> **Questions on the material**
1 - According to the IPv4 addressing lesson, how many bits of a class C address are designated for the host ID?
2 - Summarize the IPv4 addressing lesson in two sentences.
3 - Using the IPv4 addressing lesson, state whether each claim agrees with it, answering yes or no and quoting the deciding words: (a) Before 1994, addresses were split into a network ID portion and a host ID portion. (b) Class B addresses begin with the bit 0. (c) The 32-bit structure allows for roughly 4 billion Internet addresses.

> **Study text**
• • • •

Naming, Addressing & Forwarding
Last updated
Last updated
In this lesson, we will be covering IPv4 address structure and allocation.
Each IP address is a 32-bit number which is formatted in dotted-quad notation. For example, the IP address for cc.gatech.edu is 130.207.7.36
.
130.207.7.36
is just a convenient (base 10) way to write a 32-bit number.
This address structure allows for 2^32 - roughly 4 billion - Internet addresses. While this sounds like a lot of addresses, we are actually running out of IP addresses.
Imagine storing every single IP address in a table. Very quickly, that becomes an extremely large table, where lookups can be slow and the amount of required memory may be very expensive.
We need a concise way of grouping IP addresses.
Before 1994, addresses were divided into a network ID portion and a host ID portion.
For class A addresses, the first bit is 0. The next 7 bits represent the network ID - the network that owns this portion of the address space. The remaining 24 bits are dedicated for hosts on this network. This means that there are 2^7 class A networks, which can each support 2^24 hosts.
For class B addresses, the first two bits are 10. The next 14 bits signified the network ID, and the remaining 16 bits specified the host ID. This means that there are 2^14 class B networks, which can each support 2^16 hosts.
For class C addresses, the first three bits are 110. The next 21 bits comprise the network ID, while the remaining 8 bits are designated for the host ID. This means that there are 2^21 class C networks, which each can support 2^8 hosts.

• • • •

> **Given entries**
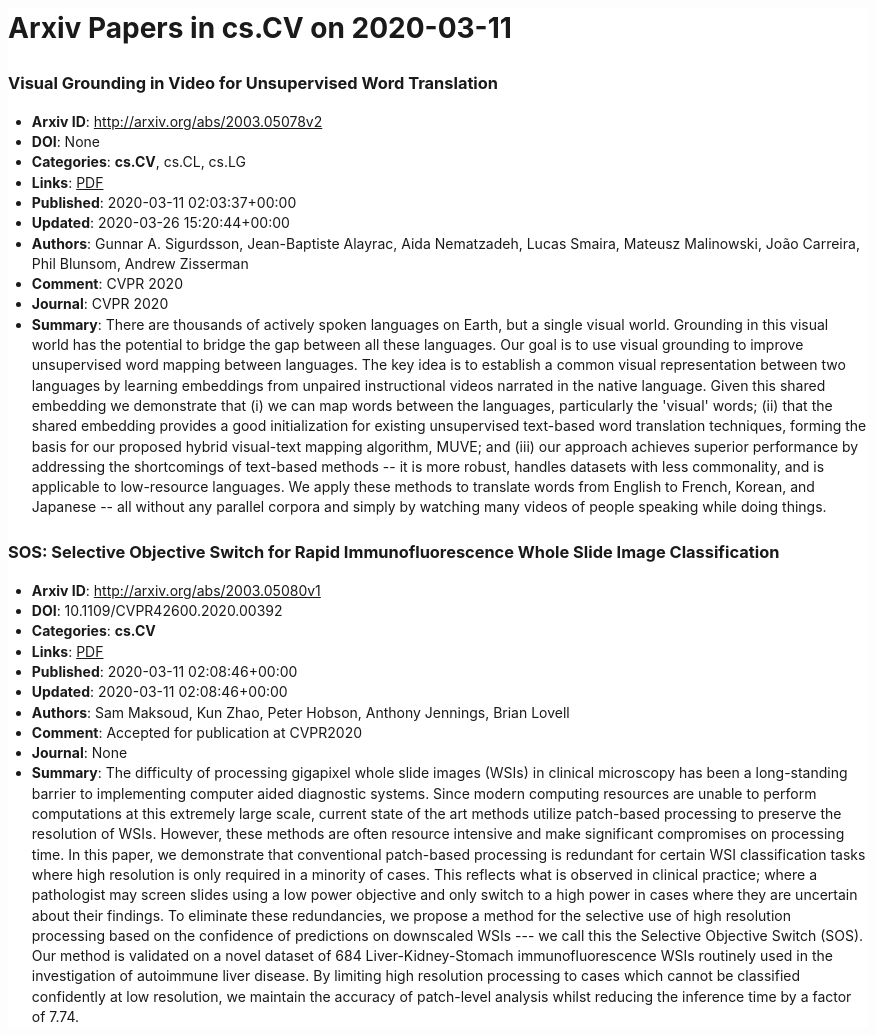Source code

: # Arxiv Papers in cs.CV on 2020-03-11
### Visual Grounding in Video for Unsupervised Word Translation
- **Arxiv ID**: http://arxiv.org/abs/2003.05078v2
- **DOI**: None
- **Categories**: **cs.CV**, cs.CL, cs.LG
- **Links**: [PDF](http://arxiv.org/pdf/2003.05078v2)
- **Published**: 2020-03-11 02:03:37+00:00
- **Updated**: 2020-03-26 15:20:44+00:00
- **Authors**: Gunnar A. Sigurdsson, Jean-Baptiste Alayrac, Aida Nematzadeh, Lucas Smaira, Mateusz Malinowski, João Carreira, Phil Blunsom, Andrew Zisserman
- **Comment**: CVPR 2020
- **Journal**: CVPR 2020
- **Summary**: There are thousands of actively spoken languages on Earth, but a single visual world. Grounding in this visual world has the potential to bridge the gap between all these languages. Our goal is to use visual grounding to improve unsupervised word mapping between languages. The key idea is to establish a common visual representation between two languages by learning embeddings from unpaired instructional videos narrated in the native language. Given this shared embedding we demonstrate that (i) we can map words between the languages, particularly the 'visual' words; (ii) that the shared embedding provides a good initialization for existing unsupervised text-based word translation techniques, forming the basis for our proposed hybrid visual-text mapping algorithm, MUVE; and (iii) our approach achieves superior performance by addressing the shortcomings of text-based methods -- it is more robust, handles datasets with less commonality, and is applicable to low-resource languages. We apply these methods to translate words from English to French, Korean, and Japanese -- all without any parallel corpora and simply by watching many videos of people speaking while doing things.



### SOS: Selective Objective Switch for Rapid Immunofluorescence Whole Slide Image Classification
- **Arxiv ID**: http://arxiv.org/abs/2003.05080v1
- **DOI**: 10.1109/CVPR42600.2020.00392
- **Categories**: **cs.CV**
- **Links**: [PDF](http://arxiv.org/pdf/2003.05080v1)
- **Published**: 2020-03-11 02:08:46+00:00
- **Updated**: 2020-03-11 02:08:46+00:00
- **Authors**: Sam Maksoud, Kun Zhao, Peter Hobson, Anthony Jennings, Brian Lovell
- **Comment**: Accepted for publication at CVPR2020
- **Journal**: None
- **Summary**: The difficulty of processing gigapixel whole slide images (WSIs) in clinical microscopy has been a long-standing barrier to implementing computer aided diagnostic systems. Since modern computing resources are unable to perform computations at this extremely large scale, current state of the art methods utilize patch-based processing to preserve the resolution of WSIs. However, these methods are often resource intensive and make significant compromises on processing time. In this paper, we demonstrate that conventional patch-based processing is redundant for certain WSI classification tasks where high resolution is only required in a minority of cases. This reflects what is observed in clinical practice; where a pathologist may screen slides using a low power objective and only switch to a high power in cases where they are uncertain about their findings. To eliminate these redundancies, we propose a method for the selective use of high resolution processing based on the confidence of predictions on downscaled WSIs --- we call this the Selective Objective Switch (SOS). Our method is validated on a novel dataset of 684 Liver-Kidney-Stomach immunofluorescence WSIs routinely used in the investigation of autoimmune liver disease. By limiting high resolution processing to cases which cannot be classified confidently at low resolution, we maintain the accuracy of patch-level analysis whilst reducing the inference time by a factor of 7.74.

• • • •

> **Task solutions**
1 - The remaining 8 bits are designated for the host ID.

2 - Each IPv4 address is a 32-bit number written in dotted-quad notation. This allows roughly 4 billion addresses, which are running out, and storing every address in a table would be slow and costly, so before 1994 addresses were grouped by dividing them into network ID and host ID portions under classes A, B, and C.

3 -
(a) Yes: "Before 1994, addresses were divided into a network ID portion and a host ID portion."
(b) No: "For class B addresses, the first two bits are 10."
(c) Yes: "This address structure allows for 2^32 - roughly 4 billion - Internet addresses."